Einsam ist es hier, nur selten kommt jemand an diesem Teil der Küste vorbei - nur ein paar Leuchtturmliebhaber, die seinen Arbeitsplatz, oft "das weiße Hexagon" genannt, besuchen wollen. Tom ist Leuchtturmwärter. Die Besonderheit seines Leuchtturms ist die ungewöhnliche Form. Nicht rund, sondern sechseckig. Besonders hoch ist Turm 16K5,2, wie er im Verwaltungsjargon bezeichnet wird, nicht: Gerade einmal 30 Stufen führen zur 15 Meter über dem Erdboden trohnenden, regenwolken-grauen Kuppel hinauf.

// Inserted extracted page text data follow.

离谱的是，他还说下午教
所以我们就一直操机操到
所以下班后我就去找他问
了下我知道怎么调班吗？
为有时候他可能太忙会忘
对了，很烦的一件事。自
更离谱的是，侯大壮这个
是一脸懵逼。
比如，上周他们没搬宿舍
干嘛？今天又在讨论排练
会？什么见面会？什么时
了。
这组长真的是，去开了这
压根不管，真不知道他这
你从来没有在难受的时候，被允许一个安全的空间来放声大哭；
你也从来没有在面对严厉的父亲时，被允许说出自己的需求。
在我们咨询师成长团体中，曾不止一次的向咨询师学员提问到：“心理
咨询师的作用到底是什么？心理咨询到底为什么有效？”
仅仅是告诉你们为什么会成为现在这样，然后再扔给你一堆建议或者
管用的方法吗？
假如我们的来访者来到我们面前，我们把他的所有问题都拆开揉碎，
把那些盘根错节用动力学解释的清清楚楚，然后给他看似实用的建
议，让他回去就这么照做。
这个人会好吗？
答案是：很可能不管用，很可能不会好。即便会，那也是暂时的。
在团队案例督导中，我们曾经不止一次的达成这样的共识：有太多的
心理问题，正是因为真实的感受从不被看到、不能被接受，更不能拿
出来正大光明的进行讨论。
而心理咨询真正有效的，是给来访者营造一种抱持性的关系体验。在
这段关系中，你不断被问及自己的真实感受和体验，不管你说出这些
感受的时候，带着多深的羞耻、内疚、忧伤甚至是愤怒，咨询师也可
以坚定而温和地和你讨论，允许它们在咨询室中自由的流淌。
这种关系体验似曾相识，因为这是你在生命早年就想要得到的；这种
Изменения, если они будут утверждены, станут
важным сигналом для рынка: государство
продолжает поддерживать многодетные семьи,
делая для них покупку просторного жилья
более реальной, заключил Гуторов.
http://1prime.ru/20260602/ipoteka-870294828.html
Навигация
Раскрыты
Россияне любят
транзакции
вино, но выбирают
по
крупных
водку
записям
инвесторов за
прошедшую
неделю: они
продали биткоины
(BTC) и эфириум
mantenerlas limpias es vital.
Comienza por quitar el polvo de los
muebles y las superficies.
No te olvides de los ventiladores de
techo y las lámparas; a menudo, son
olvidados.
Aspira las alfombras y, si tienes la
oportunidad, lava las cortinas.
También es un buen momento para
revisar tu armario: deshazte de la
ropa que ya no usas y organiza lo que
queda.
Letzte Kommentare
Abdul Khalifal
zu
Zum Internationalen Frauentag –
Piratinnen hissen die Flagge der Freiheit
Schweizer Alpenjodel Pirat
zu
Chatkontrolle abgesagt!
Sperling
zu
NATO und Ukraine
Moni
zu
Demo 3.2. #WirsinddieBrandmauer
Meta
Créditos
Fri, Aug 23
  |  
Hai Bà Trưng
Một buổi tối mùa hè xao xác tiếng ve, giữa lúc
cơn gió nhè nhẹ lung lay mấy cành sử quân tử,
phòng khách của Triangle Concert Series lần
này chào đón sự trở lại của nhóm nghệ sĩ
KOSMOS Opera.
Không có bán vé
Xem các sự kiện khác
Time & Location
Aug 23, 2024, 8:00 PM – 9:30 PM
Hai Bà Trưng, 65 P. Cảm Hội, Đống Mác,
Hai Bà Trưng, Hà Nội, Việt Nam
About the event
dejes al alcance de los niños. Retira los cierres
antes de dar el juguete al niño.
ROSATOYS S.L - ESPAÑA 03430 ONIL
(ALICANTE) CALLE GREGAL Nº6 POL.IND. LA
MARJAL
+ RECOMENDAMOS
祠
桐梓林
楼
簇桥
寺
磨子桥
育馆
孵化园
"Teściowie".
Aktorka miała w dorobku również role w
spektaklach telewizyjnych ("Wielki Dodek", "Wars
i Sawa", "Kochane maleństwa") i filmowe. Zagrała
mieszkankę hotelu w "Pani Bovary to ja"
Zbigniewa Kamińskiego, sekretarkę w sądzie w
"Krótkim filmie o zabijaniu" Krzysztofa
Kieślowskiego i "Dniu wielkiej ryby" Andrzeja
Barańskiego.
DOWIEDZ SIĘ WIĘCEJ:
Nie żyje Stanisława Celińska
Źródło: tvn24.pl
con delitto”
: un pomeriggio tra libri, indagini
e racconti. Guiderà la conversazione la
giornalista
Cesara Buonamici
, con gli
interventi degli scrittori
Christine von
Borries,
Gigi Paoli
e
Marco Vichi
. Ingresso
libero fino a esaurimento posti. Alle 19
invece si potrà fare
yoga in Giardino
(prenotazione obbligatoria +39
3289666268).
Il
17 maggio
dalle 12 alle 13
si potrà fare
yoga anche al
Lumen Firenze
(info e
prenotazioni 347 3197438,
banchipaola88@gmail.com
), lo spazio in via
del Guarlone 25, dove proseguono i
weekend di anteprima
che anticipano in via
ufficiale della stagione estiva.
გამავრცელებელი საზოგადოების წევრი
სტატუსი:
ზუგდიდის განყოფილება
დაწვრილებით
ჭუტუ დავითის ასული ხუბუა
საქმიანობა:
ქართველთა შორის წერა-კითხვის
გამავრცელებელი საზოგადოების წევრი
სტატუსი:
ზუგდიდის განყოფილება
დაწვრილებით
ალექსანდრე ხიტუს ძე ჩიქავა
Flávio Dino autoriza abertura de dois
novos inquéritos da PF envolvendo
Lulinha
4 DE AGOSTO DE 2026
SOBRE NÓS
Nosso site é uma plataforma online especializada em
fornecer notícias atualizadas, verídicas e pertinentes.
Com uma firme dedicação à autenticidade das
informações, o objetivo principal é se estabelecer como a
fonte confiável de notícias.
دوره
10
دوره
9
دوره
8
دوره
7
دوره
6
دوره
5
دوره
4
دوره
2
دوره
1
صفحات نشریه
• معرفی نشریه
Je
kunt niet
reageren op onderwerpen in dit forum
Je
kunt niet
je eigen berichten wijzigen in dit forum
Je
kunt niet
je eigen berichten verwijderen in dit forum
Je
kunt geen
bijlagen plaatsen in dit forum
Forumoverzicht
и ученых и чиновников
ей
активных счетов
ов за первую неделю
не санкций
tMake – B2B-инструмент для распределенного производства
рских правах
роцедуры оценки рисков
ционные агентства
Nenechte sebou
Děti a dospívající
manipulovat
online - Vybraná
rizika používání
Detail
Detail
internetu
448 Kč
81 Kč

Der Leuchtturm arbeitet bereits, sein grünes Licht strahlt nun hell und klar. Tom betrachtet alles, so wie jeden Abend kurz vor Sonnenuntergang. Er liebt das Meer, den Wind, seinen Leuchtturm. Hier, wo die Elemente Wasser, Luft und Erde aufeinander treffen, fühlt er sich frei. Hier, wo oft Sturm und Regen den idyllischen Blick auf das Meer verwehren, kommt er zur Ruhe. Einige Jahre hat Tom in der Stadt gelebt, war Techniker, verdiente gutes Geld und hatte immer viel zu tun. Nur eins hatte er nicht: seine innere Ruhe.
Die fand Tom am Meer, an seinem Leuchtturm. Wo die Umwelt rau und das Wetter wechselhaft ist, gelang es ihm, seinen Frieden zu finden. Nachdenklich betrachtet Tom das Meer. Es liegt heute seltsam ruhig dar, fast als Gegenpol zum unruhigen Firnament. Die Ruhe vor dem Sturm, dachte Tom.